I think that is one of the most beautiful things I have ever read. God thinks I'm beautiful JUST the way I am. Man looks at the outward appearance, like those pictures that were taken. But My God looks at my heart and thinks I am beautiful inside and out. I'm learning to love myself just the way God made me. I am thanking God for showing me that illustration today and helping me to realize that I can only learn to love another after I have learned to love myself.

Day 3 is right around the corner. Stay tuned :)

Monday, April 5, 2010

Facebook Fast Day 1

"To everything there is a season, and a time for every purpose under the heaven." Ecclesiastes 3:1

It was time for a change. That's what I tell people when I'm asked why I deactivated my facebook and why certain things in my life are different than they were before. Last week, I hit rock bottom. That is an understatement. I realized how much in need of God I was. I decided to start making changes in my life. For the past year and a half, I have been totally and utterly addicted to the so called "life-sucking, world-altering" site called facebook. Not until recently, did I really discover how much time I was spending on fb. It was totally consuming my life. I had talked about deleting or deactivating my facebook for awhile and just never went through with it. On April 4, 2010, I made up my mind that it was time for a change. I came to the conclusion that facebook did not control me and it definitely was not going to get me to heaven. Although it took me a little bit to actually work up the guts to do it, I followed through and am now on a one week facebook fast. During this week, I plan to blog and show how God is working in my life.

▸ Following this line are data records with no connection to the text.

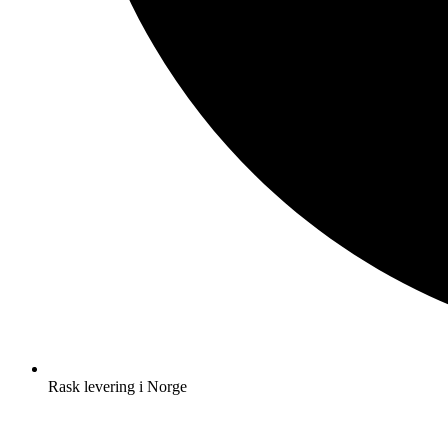
Rask levering i Norge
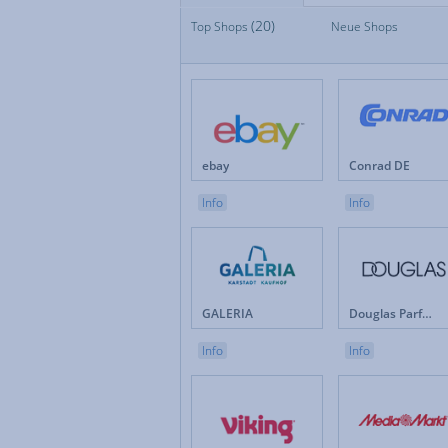
(20)
Top Shops
Top Shops
Neue Shops
Fan
Neue Shops
Fes
Apotheken
Fot
Auto & Motorrad
Ge
Baby & Kinder
Ges
Blumen
Hau
Brillen & Kontaktlinsen
Int
ebay
Conrad DE
Bücher & Zeitschriften
Kun
Büro & Betrieb
Leb
Info
Info
Computer & Software
Lot
Drogerie & Pflege
Ma
Elektronik & Haushaltgeräte
Mö
Energieversorger
Mob
Erotik
Mod
GALERIA
Douglas Parfümerie DE
Versicherungen & Finanzen
Weihnachten
Info
Info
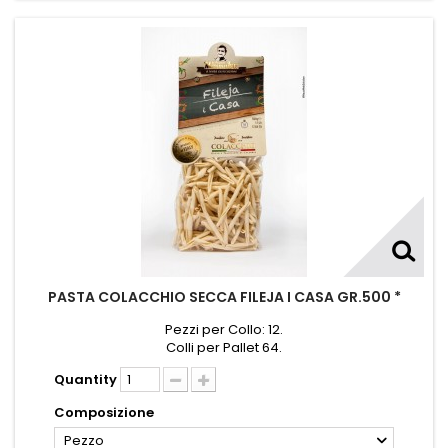
PASTA COLACCHIO SECCA FILEJA I CASA GR.500 *
Pezzi per Collo: 12.
Colli per Pallet 64.
Quantity
Composizione
Pezzo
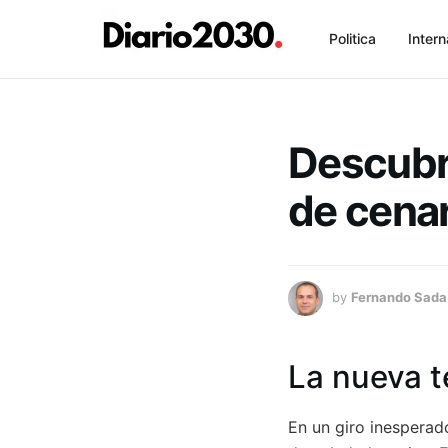
Politica
Intern
Descubr
de cenar
by
Fernando Sada
La nueva t
En un giro inesperad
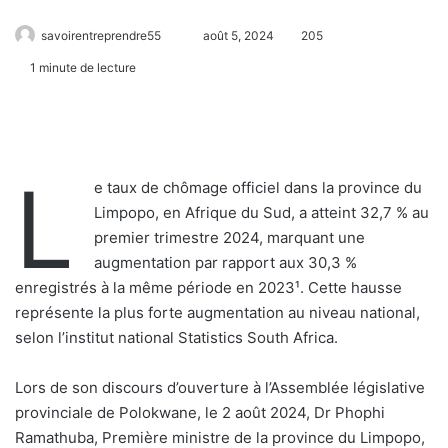
savoirentreprendre55
août 5, 2024
205
1 minute de lecture
L
e taux de chômage officiel dans la province du
Limpopo, en Afrique du Sud, a atteint 32,7 % au
premier trimestre 2024, marquant une
augmentation par rapport aux 30,3 %
enregistrés à la même période en 2023¹. Cette hausse
représente la plus forte augmentation au niveau national,
selon l’institut national Statistics South Africa.
Lors de son discours d’ouverture à l’Assemblée législative
provinciale de Polokwane, le 2 août 2024, Dr Phophi
Ramathuba, Première ministre de la province du Limpopo,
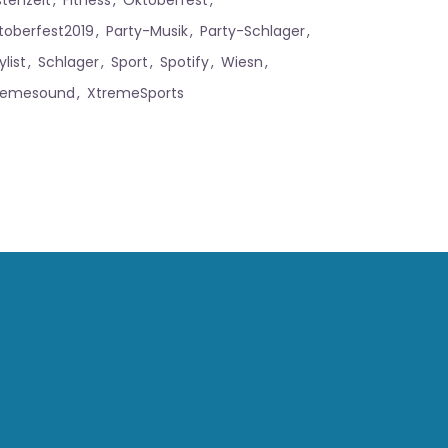
stenzeit
Fitness
Oktoberfest
toberfest2019
Party-Musik
Party-Schlager
ylist
Schlager
Sport
Spotify
Wiesn
remesound
XtremeSports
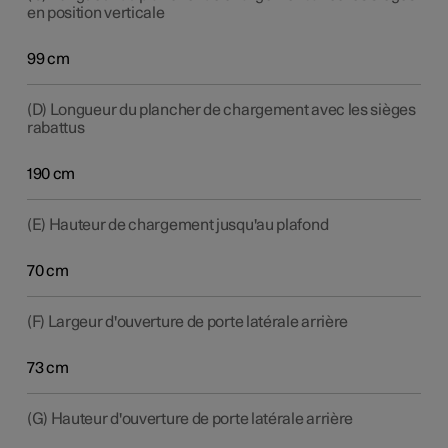
en position verticale
99 cm
(D) Longueur du plancher de chargement avec les sièges
rabattus
190 cm
(E) Hauteur de chargement jusqu'au plafond
70 cm
(F) Largeur d'ouverture de porte latérale arrière
73 cm
(G) Hauteur d'ouverture de porte latérale arrière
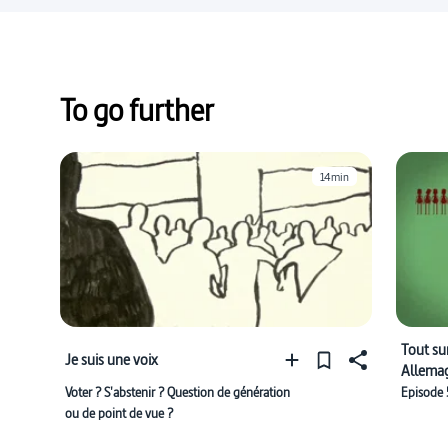
To go further
14min
Tout sur
Je suis une voix
Allemag
Bundes
Voter ? S'abstenir ? Question de génération
Episode
ou de point de vue ?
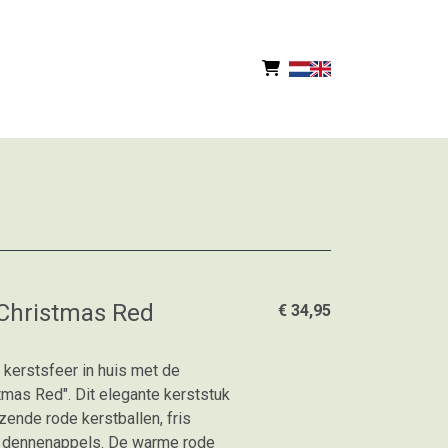
 Christmas Red
€ 34,95
kerstsfeer in huis met de
tmas Red". Dit elegante kerststuk
ende rode kerstballen, fris
 dennenappels. De warme rode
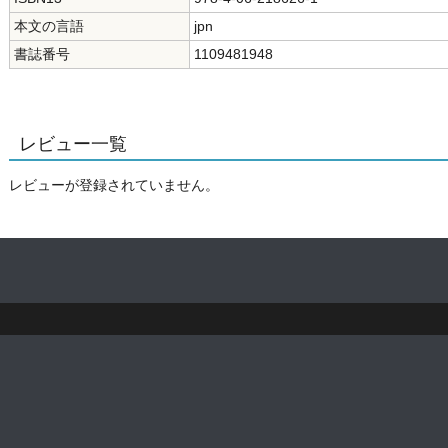
本文の言語
jpn
書誌番号
1109481948
レビュー一覧
レビューが登録されていません。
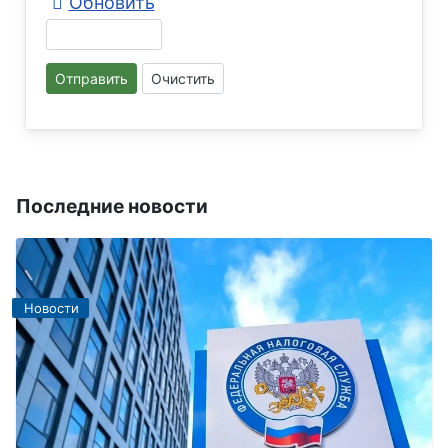
Обновить
Отправить
Очистить
Последние новости
Новости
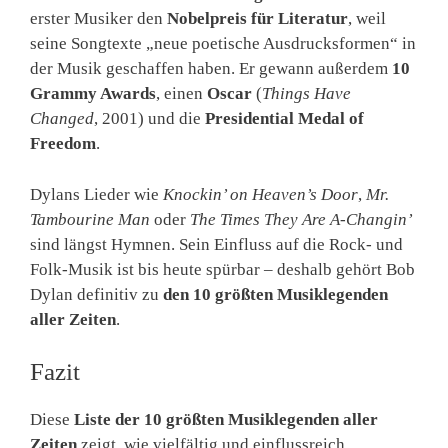
erster Musiker den
Nobelpreis für Literatur
, weil
seine Songtexte „neue poetische Ausdrucksformen“ in
der Musik geschaffen haben. Er gewann außerdem
10
Grammy Awards
, einen
Oscar
(
Things Have
Changed
, 2001) und die
Presidential Medal of
Freedom
.
Dylans Lieder wie
Knockin’ on Heaven’s Door
,
Mr.
Tambourine Man
oder
The Times They Are A-Changin’
sind längst Hymnen. Sein Einfluss auf die Rock- und
Folk-Musik ist bis heute spürbar – deshalb gehört Bob
Dylan definitiv zu
den 10 größten Musiklegenden
aller Zeiten
.
Fazit
Diese
Liste der 10 größten Musiklegenden aller
Zeiten
zeigt, wie vielfältig und einflussreich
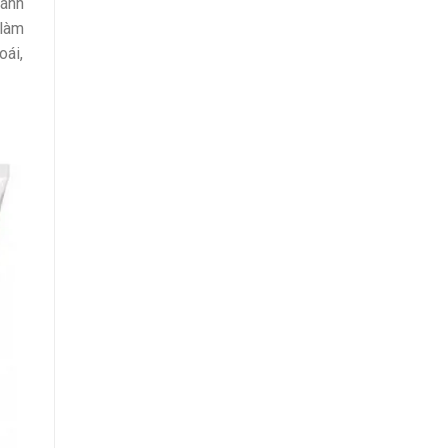
đánh
 làm
oái,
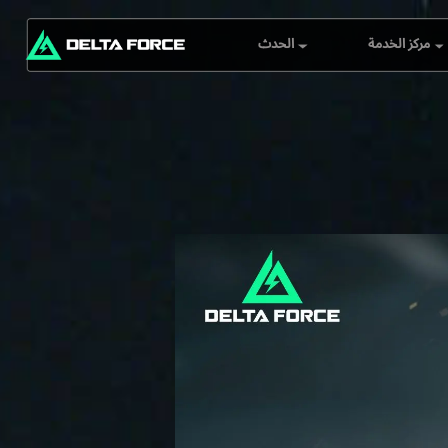
مركز الخدمة
الحدث
خدمة العملاء
جامع عملاء الجيب
ن استخبارات التهديد
مقر دلتا فورس
العالمي (G.T.I)
مستكشف Delta
مواقع الخوادم
Force: مستكشف
المعالم
مركز الاسترداد
التقرير الأسبوعي
تحدي قائمة المتصدرين
Black Hawk Down
Mobile Top-Up
Rebate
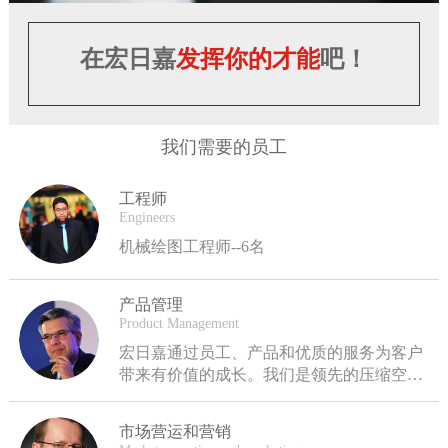
在宏日嘉
发挥你的才能
吧！
我们需要的员工
工程师
Engineers
机械绘图工程师--6名
产品管理
Product Management
宏日嘉通过员工、产品和优质的服务为客户
带来有价值的成长。我们是领先的压缩空气
过滤及分离解决方案供应商，致力于让全球
的终用户选择得到节能、专业和高效的产
市场营运和营销
品。我们通过不同的品牌提供服务，这些品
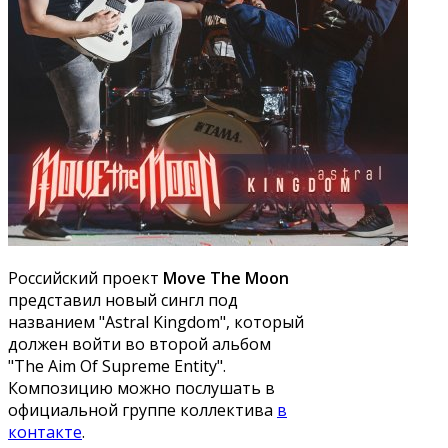
Российский проект
Move The Moon
представил новый сингл под
названием "Astral Kingdom", который
должен войти во второй альбом
"The Aim Of Supreme Entity".
Композицию можно послушать в
официальной группе коллектива
в
контакте
.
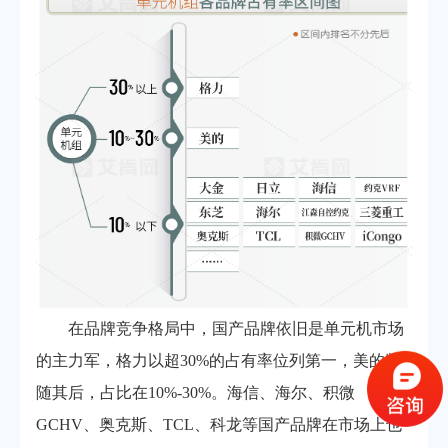
在品牌竞争格局中，国产品牌依旧是单元机市场
的主力军，格力以超30%的占有率位列第一，美的紧
随其后，占比在10%-30%。海信、海尔、积微
GCHV、奥克斯、TCL、科龙等国产品牌在市场上也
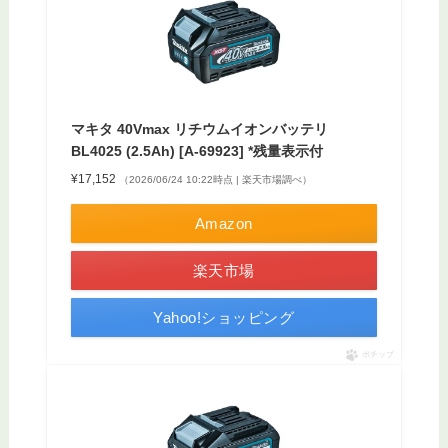
マキタ 40Vmax リチウムイオンバッテリ
BL4025 (2.5Ah) [A-69923] *残量表示付
¥17,152
（2026/06/24 10:22時点 | 楽天市場調べ）
Amazon
楽天市場
Yahoo!ショッピング
ポチップ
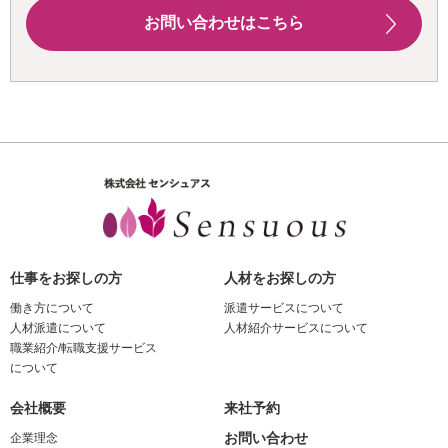
お問い合わせはこちら
仕事をお探しの方
人材をお探しの方
働き方について
派遣サービスについて
人材派遣について
人材紹介サービスについて
職業紹介/転職支援サービス
について
会社概要
来社予約
お問い合わせ
企業理念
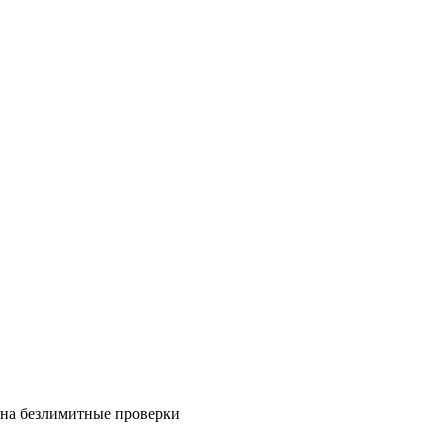
на безлимитные проверки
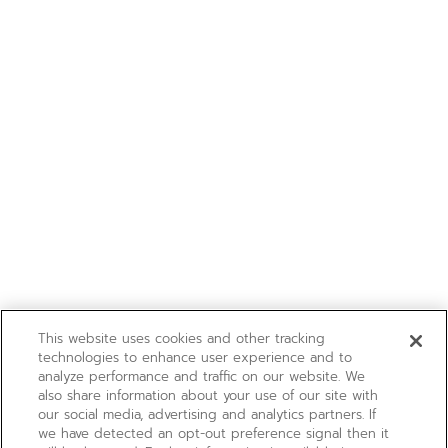
This website uses cookies and other tracking
technologies to enhance user experience and to
analyze performance and traffic on our website. We
also share information about your use of our site with
our social media, advertising and analytics partners. If
we have detected an opt-out preference signal then it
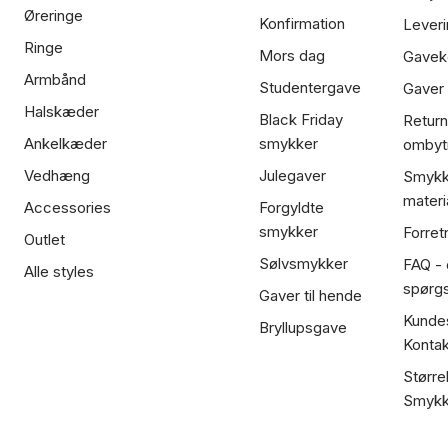
Øreringe
Konfirmation
Leveri
Ringe
Mors dag
Gavek
Armbånd
Studentergave
Gaver
Halskæder
Black Friday
Return
Ankelkæder
smykker
ombyt
Vedhæng
Julegaver
Smykk
materi
Accessories
Forgyldte
smykker
Forret
Outlet
Sølvsmykker
FAQ - 
Alle styles
spørg
Gaver til hende
Kundes
Bryllupsgave
Kontak
Større
Smykk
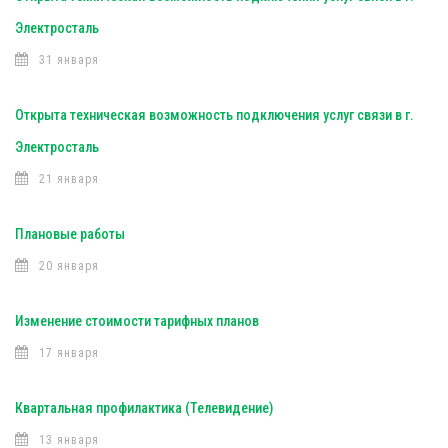
Электросталь
31 января
Открыта техническая возможность подключения услуг связи в г.
Электросталь
21 января
Плановые работы
20 января
Изменение стоимости тарифных планов
17 января
Квартальная профилактика (Телевидение)
13 января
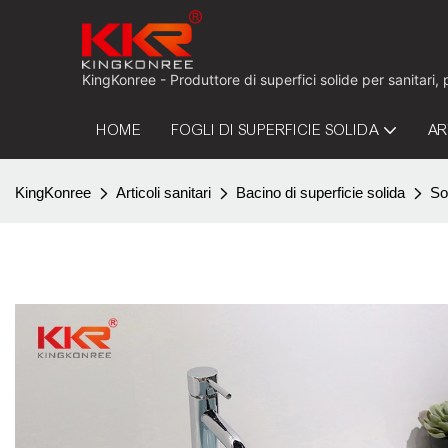
KingKonree - Produttore di superfici solide per sanitari,
HOME
FOGLI DI SUPERFICIE SOLIDA
AR
KingKonree
Articoli sanitari
Bacino di superficie solida
So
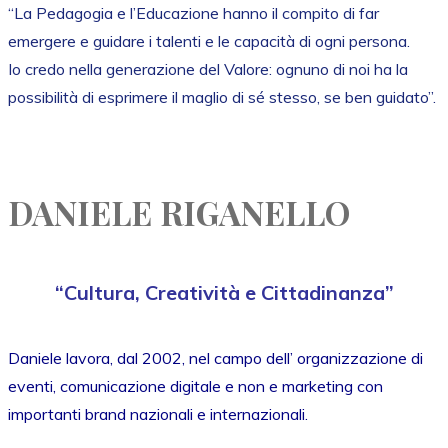
“La Pedagogia e l’Educazione hanno il compito di far
emergere e guidare i talenti e le capacità di ogni persona.
Io credo nella generazione del Valore: ognuno di noi ha la
possibilità di esprimere il maglio di sé stesso, se ben guidato”.
DANIELE RIGANELLO
“Cultura, Creatività e Cittadinanza”
Daniele lavora, dal 2002, nel campo dell’ organizzazione di
eventi, comunicazione digitale e non e marketing con
importanti brand nazionali e internazionali.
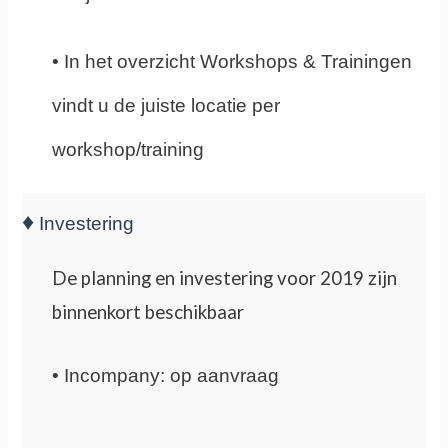
• In het overzicht Workshops & Trainingen
vindt u de juiste locatie per
workshop/training
♦
Investering
De planning en investering voor 2019 zijn
binnenkort beschikbaar
•
Incompany: op aanvraag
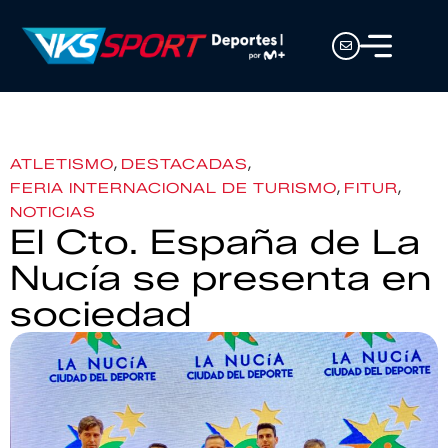
,
,
ATLETISMO
DESTACADAS
,
,
FERIA INTERNACIONAL DE TURISMO
FITUR
NOTICIAS
El Cto. España de La
Nucía se presenta en
sociedad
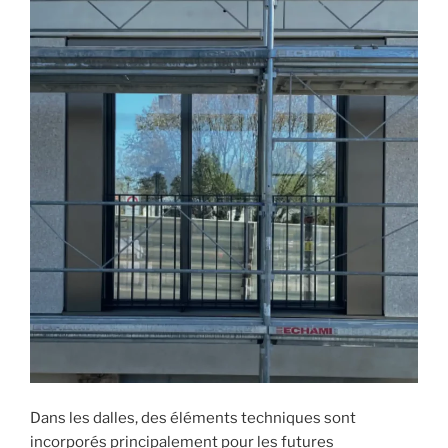
Dans les dalles, des éléments techniques sont
incorporés principalement pour les futures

So today, my friend Cassia and I bought some really yummy ice cream from the Village Market and she drove us to the Imagination Station (Park) right off the Greenway. It felt so good to get away from all the bustle and business of college life and enjoy the beautiful weather. I felt so free. There was a light breeze blowing and as the sun was setting, we both just took in the glory of the atmosphere. I could hear the swings making their familiar creaking sound and the memories of childhood flooded back through my mind. The sounds of the children giggling took me back to the time when I was young and free and so full of innocence. I had no worries back then. And now, I have so many responsibilities as a young adult that sometimes I wish I could go back to my younger years when everything was easy and I had no stress except for the occasional boo boo that happened to come along when I fell on the pavement and skinned my knee. Oh, those were the days.

Overall, it was a pretty good Day 1. I wonder what Day 2 has in store.